Meus Óculos de Armação Grossa
Woody Allen
Eu vejo perfeitamente sem meus óculos. Um de meus olhos tem um grau ridículo, o outro insignificante. O mundo fica um pouco mais borrado, mas eu não vou dirigir feito o Mister Magoo e nem conversar com manequim. De vez em quando uma dor de cabeça, se muito.
Meu Tortuga preto eu comprei tem uns três anos, no Shopping Barra. Declaradamente, queria um óculos barato e durável. Intimamente, queria me sentir eu mesmo. Lembro de uma declaração do Win Wenders, quando ele diz que se acostumou a ver o mundo dentro do enquadramento de sua armação. Enxerguei uma poesia nesse distanciamento, a ideia de um mundo encenado para mim no meu quadrado preto.

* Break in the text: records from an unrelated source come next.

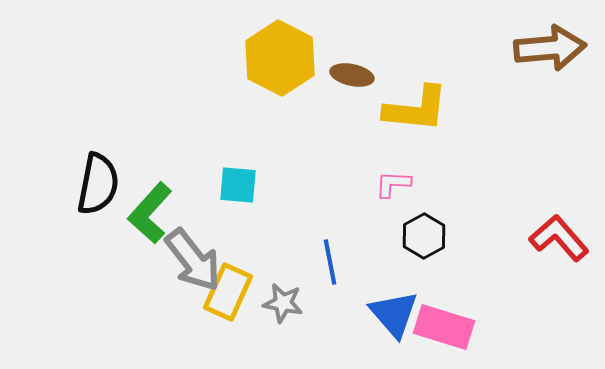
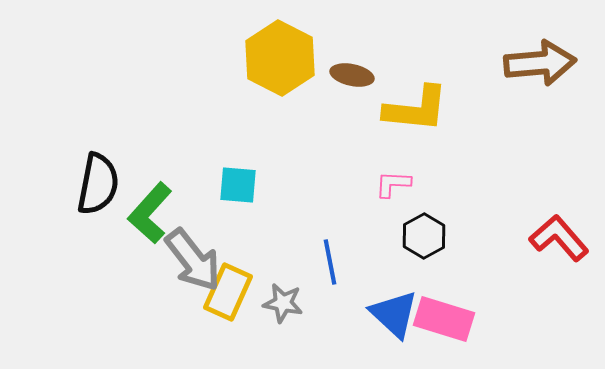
brown arrow: moved 10 px left, 15 px down
blue triangle: rotated 6 degrees counterclockwise
pink rectangle: moved 8 px up
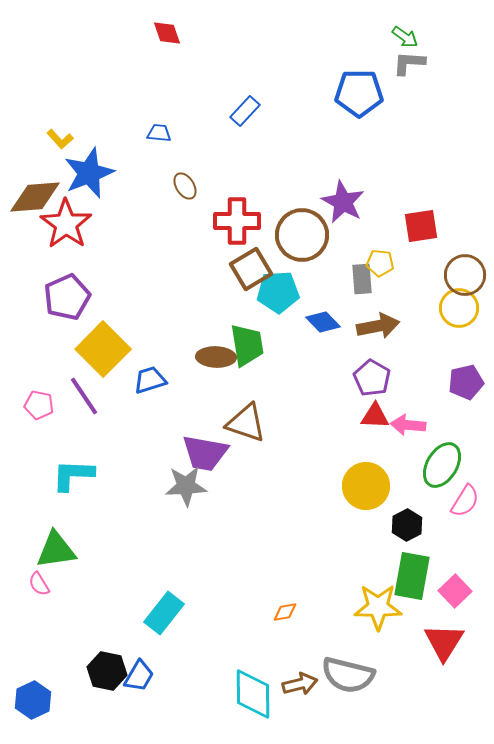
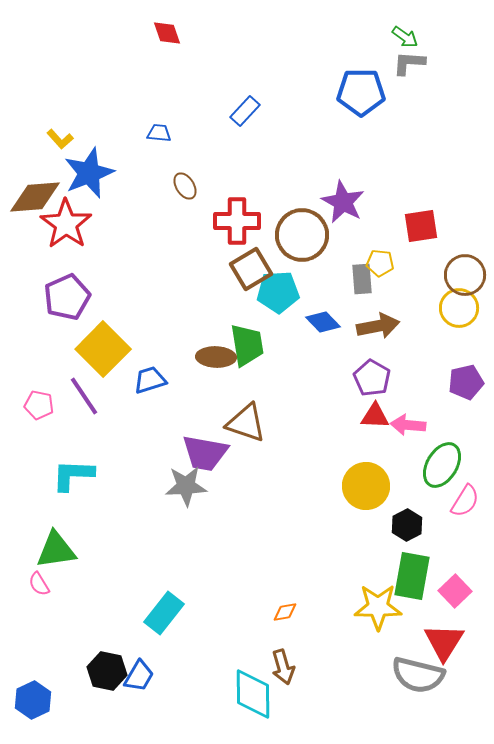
blue pentagon at (359, 93): moved 2 px right, 1 px up
gray semicircle at (348, 675): moved 70 px right
brown arrow at (300, 684): moved 17 px left, 17 px up; rotated 88 degrees clockwise
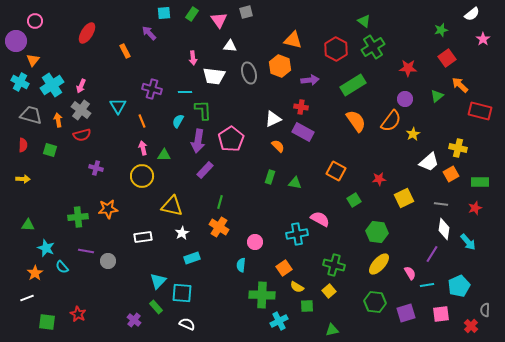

Não sei se ajeito os óculos para prestar a atenção, ou se é a própria atenção quem ajeita os óculos para mim. Quando os fixo no rosto, entro num estado de expectativa intelectual diferenciada. Também gosto de lavá-los, e da sensação de mundo renovado, de subitamente ver as coisas como elas são. Também gosto da sujeira, que me lembra a todo o momento que o que estou vendo não é coisa, é só visão, como nos filmes a água na câmera subitamente nos lembra que a câmera existe.
Gosto de como meus óculos me fazem sério mesmo quando eu penso grandes bobagens, e como ajeitá-lo no nariz me dá certezas súbitas de coisas que mal conheço. Gosto deles, enfim, por que acho que sempre os tive, pois, mesmo quando não usava, de uma forma muito estranha, eu tinha óculos na alma.